Broser, P. J., Schulte, R., Lang, S., Roth, A., Helmchen, F., Waters, D. J., et al. (2004). Nonlinear anisotropic diffusion filtering of three-dimensional image data from two-photon microscopy. Journal of Biomedical Optics, 9(6), 1253-1264. doi:10.1117/1.1806832.


Cite as: https://hdl.handle.net/11858/00-001M-0000-002A-1508-8
Abstract
Two-photon microscopy in combination with novel fluorescent labeling techniques enables imaging of three-dimensional neuronal morphologies in intact brain tissue.
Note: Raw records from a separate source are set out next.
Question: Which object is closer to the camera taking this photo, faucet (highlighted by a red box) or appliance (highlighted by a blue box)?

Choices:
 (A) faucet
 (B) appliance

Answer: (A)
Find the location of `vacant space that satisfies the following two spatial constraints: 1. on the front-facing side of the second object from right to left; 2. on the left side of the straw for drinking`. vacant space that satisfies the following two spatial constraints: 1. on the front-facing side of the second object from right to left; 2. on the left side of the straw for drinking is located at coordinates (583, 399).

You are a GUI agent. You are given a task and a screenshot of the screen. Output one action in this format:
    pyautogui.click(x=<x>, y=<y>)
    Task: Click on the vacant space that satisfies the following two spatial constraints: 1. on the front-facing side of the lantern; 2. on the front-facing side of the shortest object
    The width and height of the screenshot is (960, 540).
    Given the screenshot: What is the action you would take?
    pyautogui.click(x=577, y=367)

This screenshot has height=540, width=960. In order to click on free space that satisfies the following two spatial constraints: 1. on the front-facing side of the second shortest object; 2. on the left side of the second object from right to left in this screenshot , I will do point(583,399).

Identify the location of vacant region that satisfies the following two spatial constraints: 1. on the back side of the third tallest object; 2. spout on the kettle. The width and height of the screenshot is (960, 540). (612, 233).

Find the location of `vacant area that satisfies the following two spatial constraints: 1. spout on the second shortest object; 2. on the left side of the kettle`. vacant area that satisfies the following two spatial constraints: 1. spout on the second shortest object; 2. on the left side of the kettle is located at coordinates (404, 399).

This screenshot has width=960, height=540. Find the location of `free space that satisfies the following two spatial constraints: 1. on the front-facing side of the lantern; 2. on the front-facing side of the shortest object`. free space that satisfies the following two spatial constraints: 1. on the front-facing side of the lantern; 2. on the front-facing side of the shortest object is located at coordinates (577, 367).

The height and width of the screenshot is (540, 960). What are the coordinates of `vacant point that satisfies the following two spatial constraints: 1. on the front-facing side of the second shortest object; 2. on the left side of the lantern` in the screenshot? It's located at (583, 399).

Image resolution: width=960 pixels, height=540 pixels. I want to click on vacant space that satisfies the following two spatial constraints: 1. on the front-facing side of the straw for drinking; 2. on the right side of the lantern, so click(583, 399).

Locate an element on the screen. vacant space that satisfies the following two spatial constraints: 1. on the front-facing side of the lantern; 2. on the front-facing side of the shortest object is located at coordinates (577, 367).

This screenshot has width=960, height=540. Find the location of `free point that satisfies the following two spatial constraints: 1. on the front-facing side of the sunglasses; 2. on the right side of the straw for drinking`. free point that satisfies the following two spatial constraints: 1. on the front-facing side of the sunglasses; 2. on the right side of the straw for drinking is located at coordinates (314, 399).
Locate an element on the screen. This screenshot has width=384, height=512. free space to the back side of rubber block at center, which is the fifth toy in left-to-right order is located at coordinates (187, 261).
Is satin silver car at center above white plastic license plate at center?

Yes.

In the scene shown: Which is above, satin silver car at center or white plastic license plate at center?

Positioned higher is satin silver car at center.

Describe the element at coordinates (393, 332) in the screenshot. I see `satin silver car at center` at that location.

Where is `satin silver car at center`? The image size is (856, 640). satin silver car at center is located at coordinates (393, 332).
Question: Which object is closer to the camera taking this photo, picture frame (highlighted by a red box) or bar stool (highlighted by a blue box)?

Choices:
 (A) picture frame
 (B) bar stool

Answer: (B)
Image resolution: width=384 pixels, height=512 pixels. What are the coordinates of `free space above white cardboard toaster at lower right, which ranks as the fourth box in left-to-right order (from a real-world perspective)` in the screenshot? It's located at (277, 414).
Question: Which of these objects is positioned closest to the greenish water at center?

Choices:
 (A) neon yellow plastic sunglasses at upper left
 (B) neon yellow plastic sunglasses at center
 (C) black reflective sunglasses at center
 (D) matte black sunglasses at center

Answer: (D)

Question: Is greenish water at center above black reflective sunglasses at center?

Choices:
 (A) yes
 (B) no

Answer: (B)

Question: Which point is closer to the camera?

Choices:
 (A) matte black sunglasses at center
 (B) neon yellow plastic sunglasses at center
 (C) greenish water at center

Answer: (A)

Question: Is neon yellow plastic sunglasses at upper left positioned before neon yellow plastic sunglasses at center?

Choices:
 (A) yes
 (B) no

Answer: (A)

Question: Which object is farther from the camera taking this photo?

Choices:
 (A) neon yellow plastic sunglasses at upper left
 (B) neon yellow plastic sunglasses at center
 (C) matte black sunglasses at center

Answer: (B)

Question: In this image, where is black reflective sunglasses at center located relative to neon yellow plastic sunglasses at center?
In principle it is now possible to automatically reconstruct the dendritic branching patterns of neurons from 3-D fluorescence image stacks. In practice however, the signal-to-noise ratio can be low, in particular in the case of thin dendrites or axons imaged relatively deep in the tissue. Here we present a nonlinear anisotropic diffusion filter that enhances the signal-to-noise ratio while preserving the original dimensions of the structural elements. The key idea is to use structural information in the raw data-the local moments of inertia-to locally control the strength and direction of diffusion filtering. A cylindrical dendrite, for example, is effectively smoothed only parallel to its longitudinal axis, not perpendicular to it. This is demonstrated for artificial data as well as for in vivo two-photon microscopic data from pyramidal neurons of rat neocortex. In both cases noise is averaged out along the dendrites, leading to bridging of apparent gaps, while dendritic diameters are not affected. The filter is a valuable general tool for smoothing cellular processes and is well suited for preparing data for subsequent image segmentation and neuron reconstruction.